Georg von Bertouch (also Bertuch; 19 June 1668 – 14 September 1743) was a German-born Baroque composer and military officer who dwelt during most of his adult life in Norway.

==Biography==
Bertouch was born at Helmershausen in Franconia as Georg Bertuch. At age fifteen he began studying violin and composition in Eisenach. According to a letter he sent to Johann Mattheson, his first teacher was Daniel Eberlin (1647–1715).

From 1691 to 1693 Bertouch lived in Kiel. In 1693 he took his doctorate in law with a dissertation entitled De eo quod justum est circa ludos scenicos operasque modernas. He entered military service in July 1693 and was to remain an officer of the Dano-Norwegian army for the rest of his life.
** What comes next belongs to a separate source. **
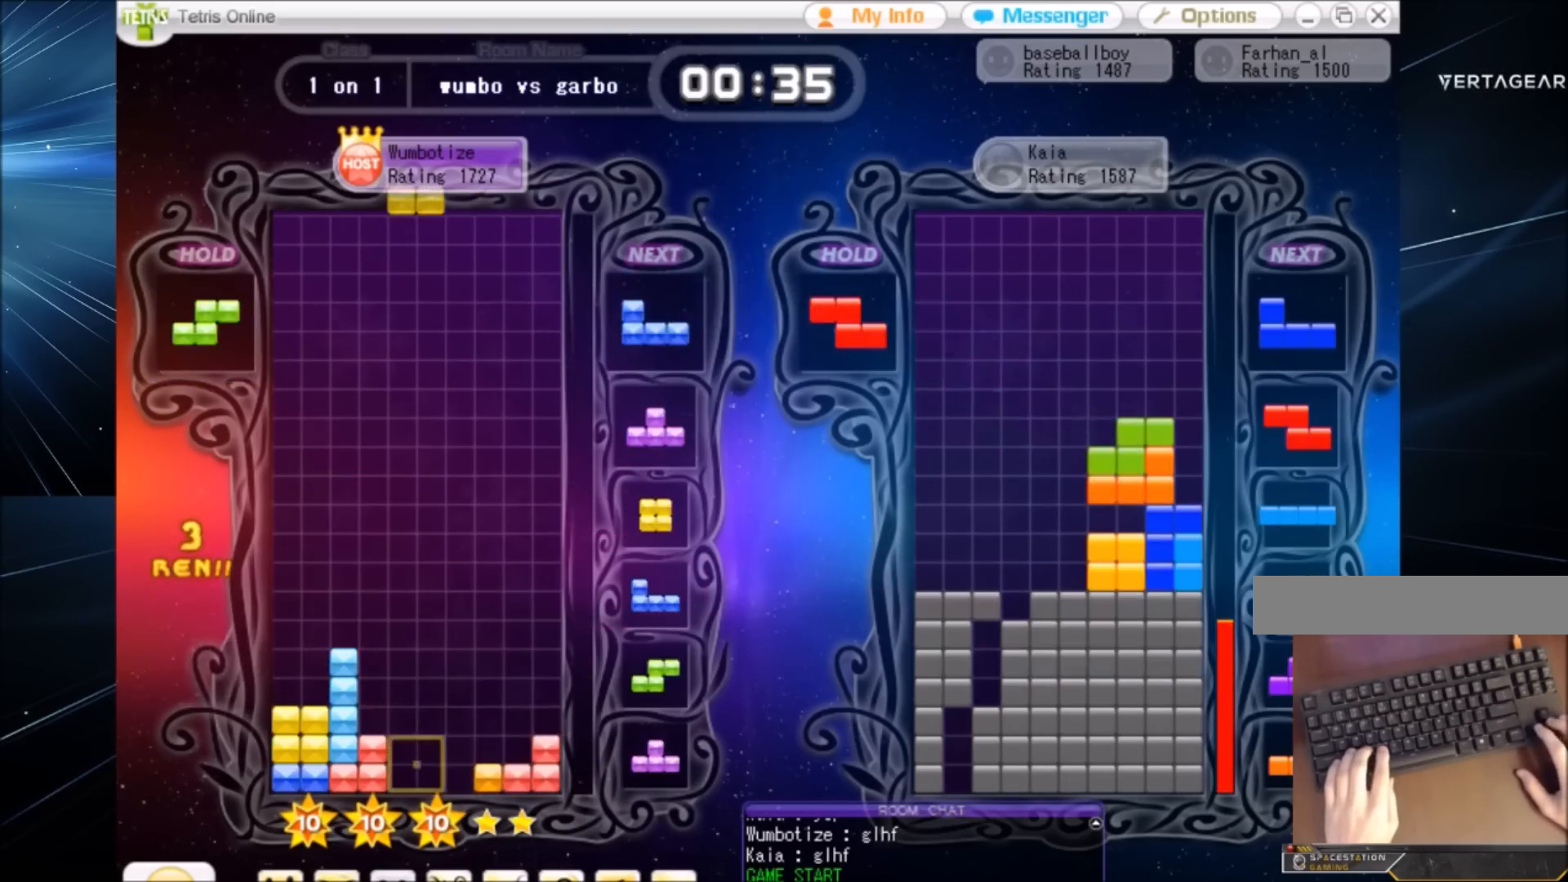
{"keys": ["c", "right"], "events": [[66, "left", "down"], [233, "left", "up"], [300, "down", "down"], [333, "down", "up"], [333, "right", "down"], [400, "c", "down"]]}
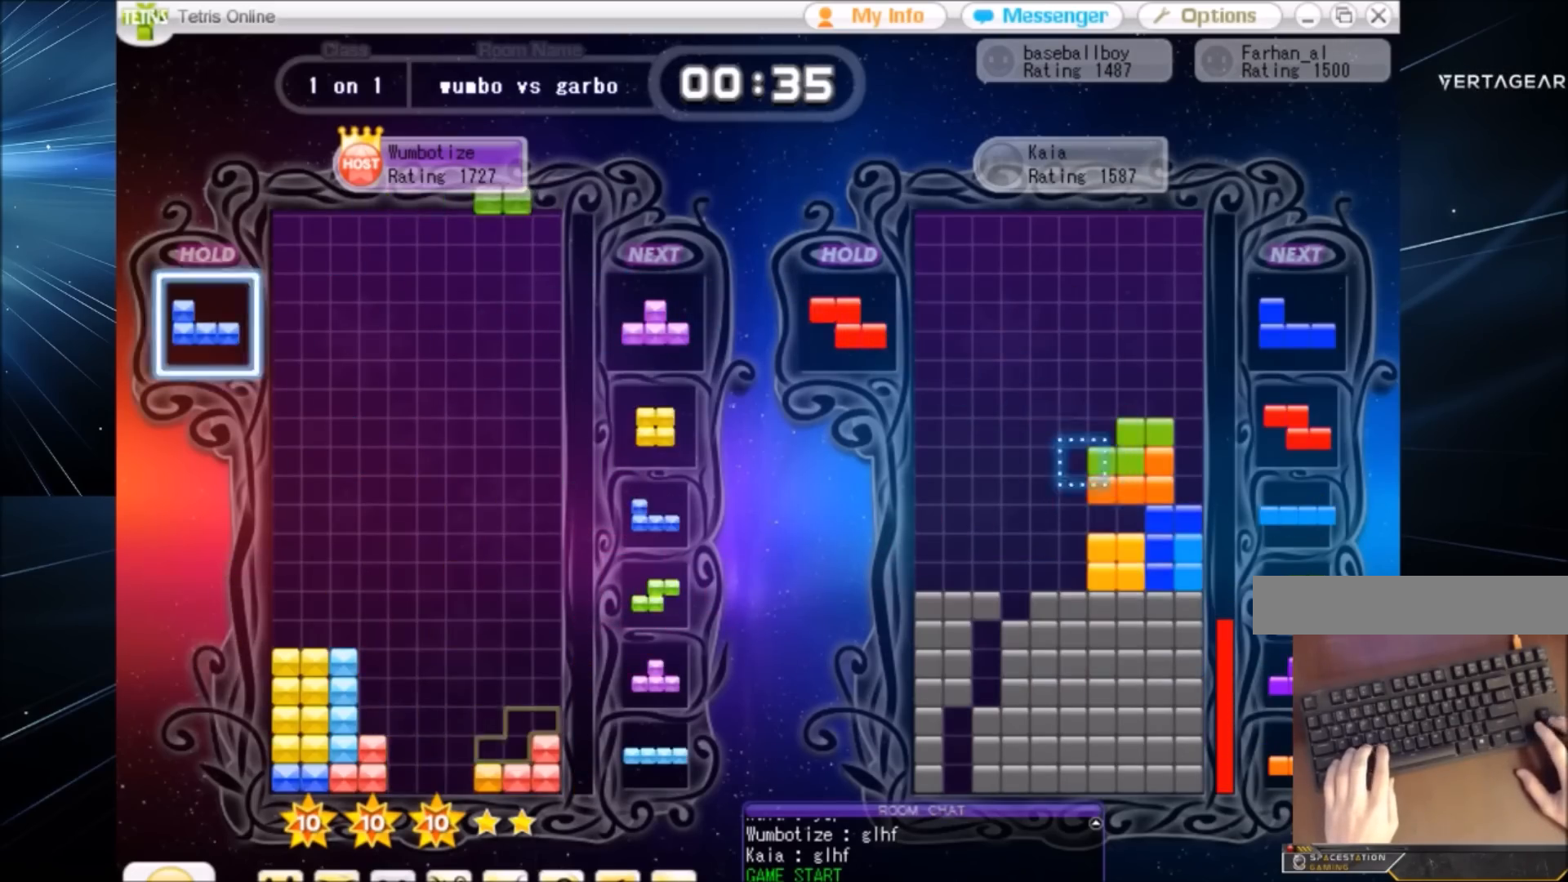
{"keys": [], "events": [[34, "c", "up"], [34, "right", "up"], [67, "down", "down"], [167, "down", "up"], [301, "c", "down"], [434, "c", "up"]]}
He fought twenty-two battles and survived severe injuries. In 1719 he was appointed commander of Akershus Fortress in Christiania (now Oslo), where he continued to live until his death.

Bertouch corresponded with several composers in Germany and elsewhere, e.g., Johann Sebastian Bach and Antonio Lotti. Mattheson dedicated his Das beschützte Orchestre to Bertouch and twelve other celebrities, including George Frideric Handel.

Bertouch is remembered today for his collection of twenty-four sonatas in each of the twenty-four keys, of which only eighteen survive in a fragmentary manuscript. Apart from these sonatas, three sacred cantatas dating from the early 1690s have been preserved.

==Recordings==
- Georg von Bertouch, Trio Sonatas with pieces from the music book of Jacob Mestmacher, Bergen Barokk, Toccata Classics TOCC 0006 (2005).